Al despedirse, caminó de vuelta a su casa viendo a su alrededor como bailaba el vapor en forma de ´´S´´ y con una sonrisa extraña, recordaba las faenas que con Domingo solía pasar: - que calor – Dijo.
- Si… que calor- Respondieron, Ana quedó suspensa, ya que no sabía quién era, pues el sol le daba de frente. Pensó de que era su fin, que el Satanás había venido por ella, quizás por su condición; corrió hacia el pozo seco y se escondió, supuso que tirando arena por los aires lograría escabullirse, era una creencia de familia y nunca fallaba, así lo hizo, tiro cuatro manotazos, salió corriendo lo más rápido posible recogiéndose el harapo que tenia puesto pues, le dificultaba arrancar con comodidad, cuando llegó a su casa cerró la puerta, rezó tres padres nuestros y dos ave marías llegando a la conclusión de que se acercaba la hora de su partida de este mundo terrenal.
De pronto recordó el viejo rosario que heredó de la abuela Gertrudis, lo tomó su mano derecha, vio la fecha que estaba en un almanaque de la pared junto a la puerta.
-Carajo, la fiesta patronal, ¿Dónde está la Biblia?- preguntó, pero no había nadie que le respondiera, al final entendió una vez más que como siempre, eran los juegos de su memoria, eran solo sus recuerdos y los cuentos de su abuela los que la perseguían y asustaban a menudo, sin embargo buscó incansablemente su biblia, porque ella por tradición era de las que no la prestaban, no porque era la única sino porque era la más cuidada, entonces recordó que la se la había entregado a la bruja Concia que era la que se encargaba de dar inicio a los ritos de las festividades.
El día de la fiesta, Concia inicio sus ritos sagrado-profanos; hubo grupos de puya, bailadores de cumbia, hicieron sopa de cabeza de bagre, hicieron de todo, fue una fiesta amena, todos se fueron con una enorme sonrisa pintada en su rostro, pero con algo de inconformidad porque no habían traído a los bailadores de cumbia de la ciudad da El Banco, en fin la fiesta les ayudó a olvidar siquiera por un momento su tragedia.

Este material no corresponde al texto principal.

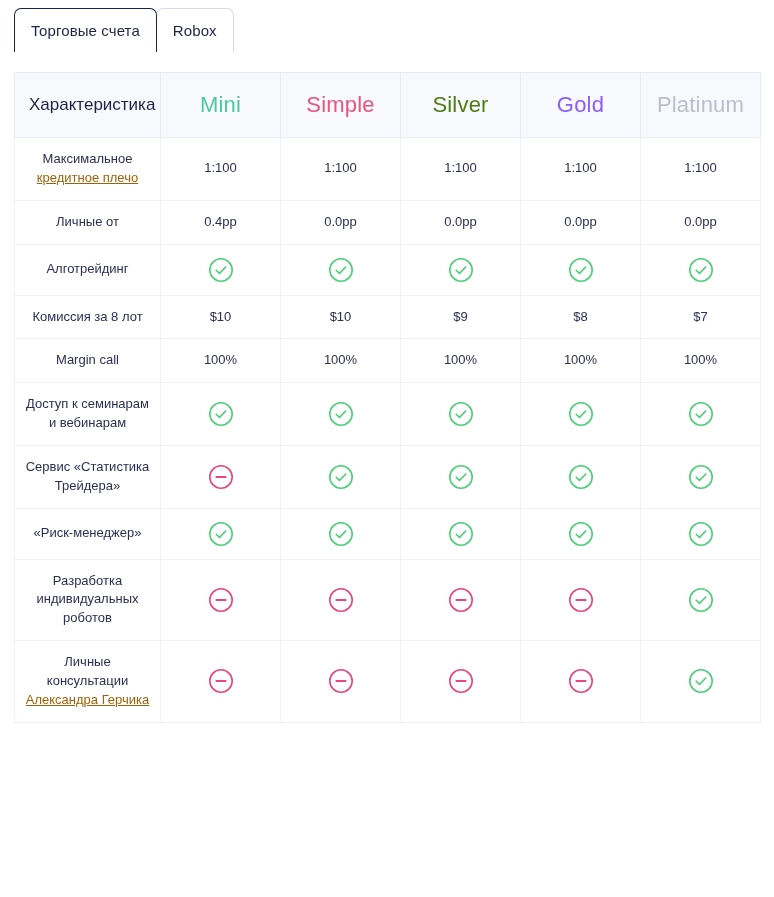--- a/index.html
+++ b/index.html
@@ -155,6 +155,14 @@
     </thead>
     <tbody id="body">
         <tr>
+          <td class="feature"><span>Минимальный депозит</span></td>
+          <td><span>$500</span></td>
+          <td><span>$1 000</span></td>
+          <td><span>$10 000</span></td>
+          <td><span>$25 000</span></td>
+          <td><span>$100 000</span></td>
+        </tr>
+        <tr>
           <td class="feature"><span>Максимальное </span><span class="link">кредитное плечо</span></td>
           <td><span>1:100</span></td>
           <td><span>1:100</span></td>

Pero para Ana el cielo se oscureció aún más, quedando sola en medio de la calle mirando al vacio y respirando la gran nube de polvo que se levantaba al pasar la multitud: -es la hora- Dijo con la mano en el pecho.
Así que se fue a su casa, preparo el café, se sirvió un poco en su mejor cuenco, lo dejó en la pequeña mesita que estaba cerca del su taburete, se puso su mejor andrajo y sandalias, tomo un trozo de queso duro, se sentó, cogió el pocillo de café, el cual inhalo llegando a lo sublime, a sus recuerdos de infancia, cuando solía prepararlo al lado de su madre; comió, se acomodó al pie de la viga de su casa y esperó el ocaso de su vida. Allí amaneció, no se levantó del sitio que había escogido para esperar su muerte, observó con atención que no había ave de carroña alguna, aquellas que acostumbraban a pasar por la casa de Ana.